[TEXT TO READ]:
________________

One is an innkeeper who loves attention. He dresses so people will notice him. He speaks at length because he craves the attention he gets as people listen to him. The more he talks, the longer they listen.

Another is a sorcerer, who is secretive by nature, but when he has an audience he tries to prolong it because he, too, craves attention. Any advice on how to write such characters without boring the readers? Any examples of how to do this?

@Izuku Midoriya @Serra K Asking you especially.
 
If these characters aren't the POV character, it works better if the first few sentences of the story/oration are written as direct dialogue, and then summarised. For example:
"My friend -as we shall call him - went this way and that, and when he took it upon himself to enter the aforesaid establishment ..."
The innkeep kept up the chatter as he fed and watered his patrons. Although the storytelling was better than most of the [musicians] [POV had heard], it distracted his thoughts.

The little summarisation of the ongoing chit-chat is enough to know that he (the innkeep) now becomes background noise rather than taking over the narrative. It becomes another form of setting, and unless something important is said (in which case, make it part of the opening salvo of words, or the last few words), most of the dialogue can go without taking up space, or losing the narrative pace.

Also, the actions as they speak can show how much they crave that attention.
 
If it's not the POV character, then you can show the person who is kind of tuning in and out. So, something like this:

"Well, she was living around here at the time. Back then of course, there were only farms, not the fancy places that they threw up later on. When I was coming up, there was a barn out there where they put the Walgreens..."

Oh God, Martin thought. We're in for this story. The truth was that Evan Green was a fount of indiscriminate information. He chattered happily in your general direction until you lost the thread completely. Was he talking about the barn? A Cow? Eventually Martin's mind just gave up. Flooded by information, most of it dull, he smiled and tried not to fidget. He found himself focusing on other things: the collar of Evan's shirt, which was was fraying at the tips. The dirt that had been ignored by Evan's rag as he swiped cheerfully but absently at the bar. The feel of the bench underneath him. He wondered if his own father, or grandfather, had sat on this bench, listening to Evan, or one of his predecessors, chatter away. Was it a requirement for innkeepers to be like this? Cheerful, fun, garrulous? He tuned in for a second to hear about a car crash involving a cow, a fence, and a Plymouth, missed the joke completely, and pretended he was laughing along, because Evan was amusing himself so much that it seemed mean-spirited not to be chuckling along for his benefit.

"...And of course, the body was covered in nettles. Strangest thing."

Martin leaned forward. What? He had almost missed it in the reminiscences.

I just made all of that up off the top of my head.

If it's something like your sorcerer, don't give the words. Something like this?

John started his story with the words, "There were dragons in the mountains in those days." He stopped, leaned back in his chair, and surveyed Martin with the look of someone eminently pleased with himself. He knew he had caught his audience, like a fish wriggling on the line.

"Of course, it was the old days, before the white men came, when my grandfather's grandfather's grandfather's grandfather was still in the villages, when the Cherokee were still a free people."

________________

[EXERCISE]: Extend the forum discussion on writing talkative, attention-craving characters, beginning immediately after its final sentence. The data placed after this passage bears no relation to it.

________________

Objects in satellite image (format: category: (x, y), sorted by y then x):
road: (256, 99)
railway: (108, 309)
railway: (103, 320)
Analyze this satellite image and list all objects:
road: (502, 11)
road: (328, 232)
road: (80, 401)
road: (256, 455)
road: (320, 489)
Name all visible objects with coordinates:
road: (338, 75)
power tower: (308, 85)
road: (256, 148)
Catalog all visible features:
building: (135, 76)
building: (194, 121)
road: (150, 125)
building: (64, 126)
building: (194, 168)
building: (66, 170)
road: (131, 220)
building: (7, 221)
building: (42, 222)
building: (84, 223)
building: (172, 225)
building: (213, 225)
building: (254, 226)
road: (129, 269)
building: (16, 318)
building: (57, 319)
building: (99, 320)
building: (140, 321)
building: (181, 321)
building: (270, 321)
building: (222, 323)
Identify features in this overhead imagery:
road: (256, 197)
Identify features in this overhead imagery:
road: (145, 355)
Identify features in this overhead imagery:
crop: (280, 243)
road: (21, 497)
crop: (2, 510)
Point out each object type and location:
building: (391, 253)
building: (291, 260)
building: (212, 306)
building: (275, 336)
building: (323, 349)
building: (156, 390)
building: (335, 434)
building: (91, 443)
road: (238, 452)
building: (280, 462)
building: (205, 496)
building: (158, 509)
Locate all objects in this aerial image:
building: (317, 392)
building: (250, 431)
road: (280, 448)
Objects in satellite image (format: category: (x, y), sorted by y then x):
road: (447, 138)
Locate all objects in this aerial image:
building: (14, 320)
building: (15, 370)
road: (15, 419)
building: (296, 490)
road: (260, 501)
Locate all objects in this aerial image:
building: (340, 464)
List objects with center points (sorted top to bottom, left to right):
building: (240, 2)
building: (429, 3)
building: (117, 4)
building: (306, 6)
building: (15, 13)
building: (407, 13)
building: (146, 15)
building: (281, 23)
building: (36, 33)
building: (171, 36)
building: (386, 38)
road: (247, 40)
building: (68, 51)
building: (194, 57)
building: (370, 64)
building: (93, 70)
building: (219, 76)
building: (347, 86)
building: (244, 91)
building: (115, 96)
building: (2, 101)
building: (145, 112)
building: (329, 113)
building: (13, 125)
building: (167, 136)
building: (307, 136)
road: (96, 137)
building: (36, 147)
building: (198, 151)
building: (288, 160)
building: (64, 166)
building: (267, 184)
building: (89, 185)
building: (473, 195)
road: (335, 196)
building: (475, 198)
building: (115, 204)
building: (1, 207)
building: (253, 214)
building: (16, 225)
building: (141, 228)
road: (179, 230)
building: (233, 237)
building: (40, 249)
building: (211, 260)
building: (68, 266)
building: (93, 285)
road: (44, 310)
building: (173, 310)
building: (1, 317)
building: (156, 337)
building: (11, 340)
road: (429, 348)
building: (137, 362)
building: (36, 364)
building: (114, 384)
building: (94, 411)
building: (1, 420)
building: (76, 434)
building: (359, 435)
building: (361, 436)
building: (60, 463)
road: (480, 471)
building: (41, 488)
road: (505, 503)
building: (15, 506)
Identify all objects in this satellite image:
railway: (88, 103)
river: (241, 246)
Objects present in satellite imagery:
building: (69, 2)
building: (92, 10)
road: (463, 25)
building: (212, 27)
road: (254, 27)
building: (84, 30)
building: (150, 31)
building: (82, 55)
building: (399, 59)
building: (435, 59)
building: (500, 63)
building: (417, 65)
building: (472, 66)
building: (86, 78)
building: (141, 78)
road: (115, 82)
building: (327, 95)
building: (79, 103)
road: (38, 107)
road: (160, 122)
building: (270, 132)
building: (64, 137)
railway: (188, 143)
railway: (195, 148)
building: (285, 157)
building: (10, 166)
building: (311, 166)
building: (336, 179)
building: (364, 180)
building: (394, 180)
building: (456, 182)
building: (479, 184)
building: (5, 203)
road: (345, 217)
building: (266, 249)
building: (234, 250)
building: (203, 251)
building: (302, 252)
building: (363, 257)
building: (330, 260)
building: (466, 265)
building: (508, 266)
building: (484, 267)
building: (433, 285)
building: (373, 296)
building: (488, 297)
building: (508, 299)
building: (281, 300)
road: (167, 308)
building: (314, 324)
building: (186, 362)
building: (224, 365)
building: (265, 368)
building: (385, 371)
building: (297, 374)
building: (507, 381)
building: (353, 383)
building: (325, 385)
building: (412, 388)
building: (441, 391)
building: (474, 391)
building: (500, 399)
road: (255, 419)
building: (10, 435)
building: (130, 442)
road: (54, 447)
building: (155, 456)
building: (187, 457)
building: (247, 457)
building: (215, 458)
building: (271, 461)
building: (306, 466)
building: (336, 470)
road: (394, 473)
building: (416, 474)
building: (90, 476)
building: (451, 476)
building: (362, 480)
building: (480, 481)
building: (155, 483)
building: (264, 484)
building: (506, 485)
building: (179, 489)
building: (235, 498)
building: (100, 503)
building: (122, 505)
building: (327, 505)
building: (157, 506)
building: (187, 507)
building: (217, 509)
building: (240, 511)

________________

[SOLVED PROBLEM]:
Martin felt an enormous stillness descend over him as old John narrated the lineage. The image of the family tree, preserved through meticulous retelling, mapped out in front of him. His brain buzzed as images flashed before him. The yearly hunt, the warrior named Runs-at-Bear, the arrival of the first iron cookpot for which they had traded forty deer hides. The terror in the village as the first dragon came to burn them. The fires sweeping the longhouse so that the elders and the women were cooked alive. He wondered, dimly, what it could represent. A dramatic retelling of cannons, firing upon the village? But John talked on, his voice sure and steady, speaking of the horrors transmitted from the eyes of generations long past, recorded in song and transmitted without hesitation to the next generation, and the one after that.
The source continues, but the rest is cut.